Знаешь, вражеская стихия иногда может быть полезна, - так говорю себе я, залезая каждое утро под душ. Вот и сейчас влажная салфетка и, главное, разговор с тобой, уняли жар. Но, пожалуйста, Сев, сними её, а то мне холодно - я даже руки из-под одеяла достать не могу.
Я раздеваюсь заклинанием и ложусь к Блейзу, прижимая его, на самом деле, горячее тело к своему, прохладному.
- О-о, лю-би-мый, - пропевает изысканную мелодию с обертонами голос Блейза, - ты такой… горячий.
- Да, я пришёл, чтобы согреть тебя, мой…
Его губы припадают к моим в отчаянной просьбе ласки - разве можно отказать ему в этом?
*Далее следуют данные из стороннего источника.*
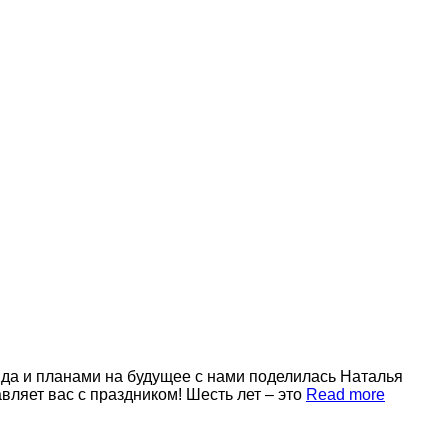
яда и планами на будущее с нами поделилась Наталья
ляет вас с праздником! Шесть лет – это
Read more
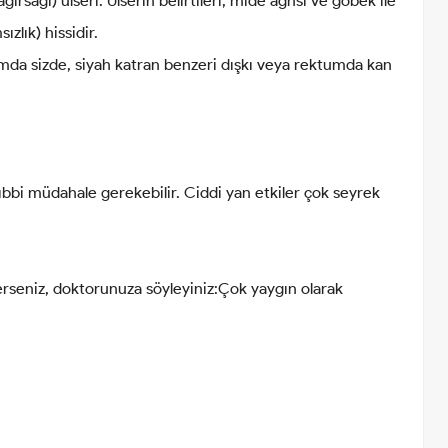
sağı) ülseri. Ülserin belirtileri, mide ağnsı ve göbek ile
zlık) hissidir.
da sizde, siyah katran benzeri dışkı veya rektumda kan
 tıbbi müdahale gerekebilir. Ciddi yan etkiler çok seyrek
erseniz, doktorunuza söyleyiniz:Çok yaygın olarak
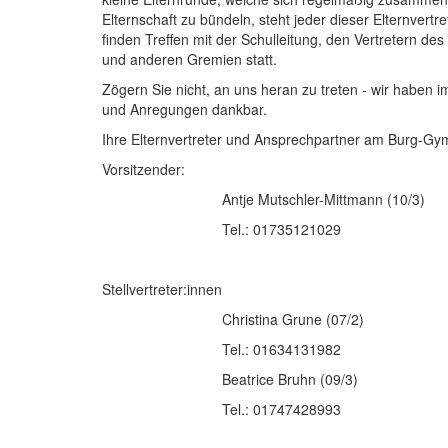
Elternschaft zu bündeln, steht jeder dieser Elternvert
finden Treffen mit der Schulleitung, den Vertretern 
und anderen Gremien statt.
Zögern Sie nicht, an uns heran zu treten - wir haben i
und Anregungen dankbar.
Ihre Elternvertreter und Ansprechpartner am Burg-Gy
Vorsitzender:
Antje Mutschler-Mittmann
(10/3)
Tel.: 01735121029
Stellvertreter:innen
Christina Grune (07/2)
Tel.: 01634131982
Beatrice Bruhn (09/3)
Tel.: 01747428993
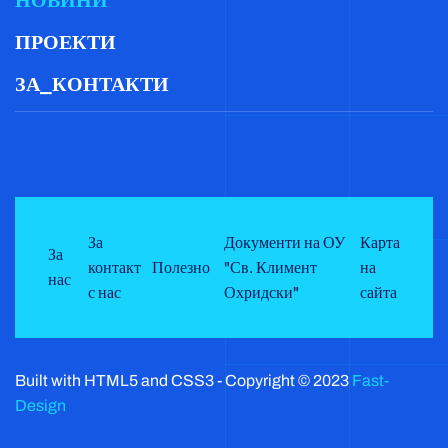
НОВИНИ
ПРОЕКТИ
ЗА_КОНТАКТИ
За
Документи на ОУ
Карта
За
контакт
Полезно
"Св. Климент
на
нас
с нас
Охридски"
сайта
Built with HTML5 and CSS3 - Copyright © 2023
Fast-
Design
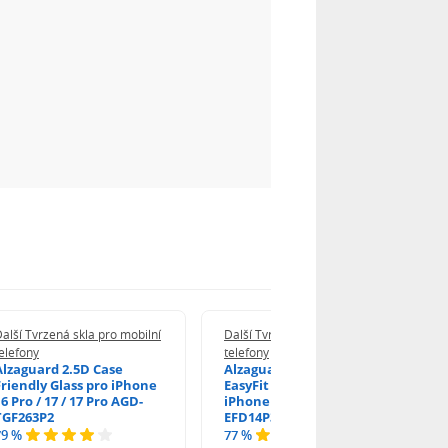
alší Tvrzená skla pro mobilní
Další Tvrzená skla pro mobilní
elefony
telefony
Alzaguard 2.5D Case
Alzaguard 2.5D Glass
Friendly Glass pro iPhone
EasyFit DustFree pro
6 Pro / 17 / 17 Pro AGD-
iPhone 16 Pro / 17 AGD-
TGF263P2
EFD14P3
79 %
77 %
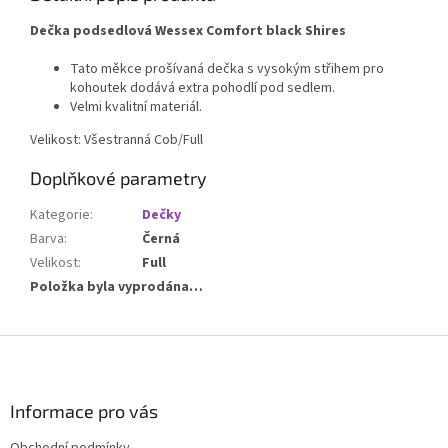
Dečka podsedlová Wessex Comfort black Shires
Tato měkce prošívaná dečka s vysokým střihem pro
kohoutek dodává extra pohodlí pod sedlem.
Velmi kvalitní materiál.
Velikost: Všestranná Cob/Full
Doplňkové parametry
Kategorie
:
Dečky
Barva
:
Černá
Velikost
:
Full
Položka byla vyprodána…
Z
á
p
a
Informace pro vás
t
Я со всей страстью, которой у меня сейчас немного, да и как пылать страстью к больному, припадаю к его разгорячённому лихорадкой рту… Я хочу отвлечь его от горячечных ласк, но как? Внезапно он произносит: «Жарко, ты такой жаркий…» и сбрасывает одеяло, но вот этого уж никак нельзя делать - я левитирую одеяло поверх Блейза, а сам подтыкаю хлопковую плотную ткань со всех сторон, ложусь рядом поверх и слышу еле различимый шёпот: «Жарко… ", и Блейз снова засыпает, я встаю с постели, призываю из гардеробной любимый шлафрок, сажусь в кресло, где лежит книга и, бережно раскрыв её, читаю: «Главное условие ухода за тяжелобольным (ой) заключается в полном и безоговорочном прекращении супружеских обязанностей, если таковые имеются.
Второе условие - особая диета, исключающая всё жирное»… Дальше понятно - есть только варёные овощи и телятину, в общем, самое невкусное.
… Но вот меня мучает вопрос - с какого момента пациент считется тяжелобольным? Ладно, почитаю об уходе.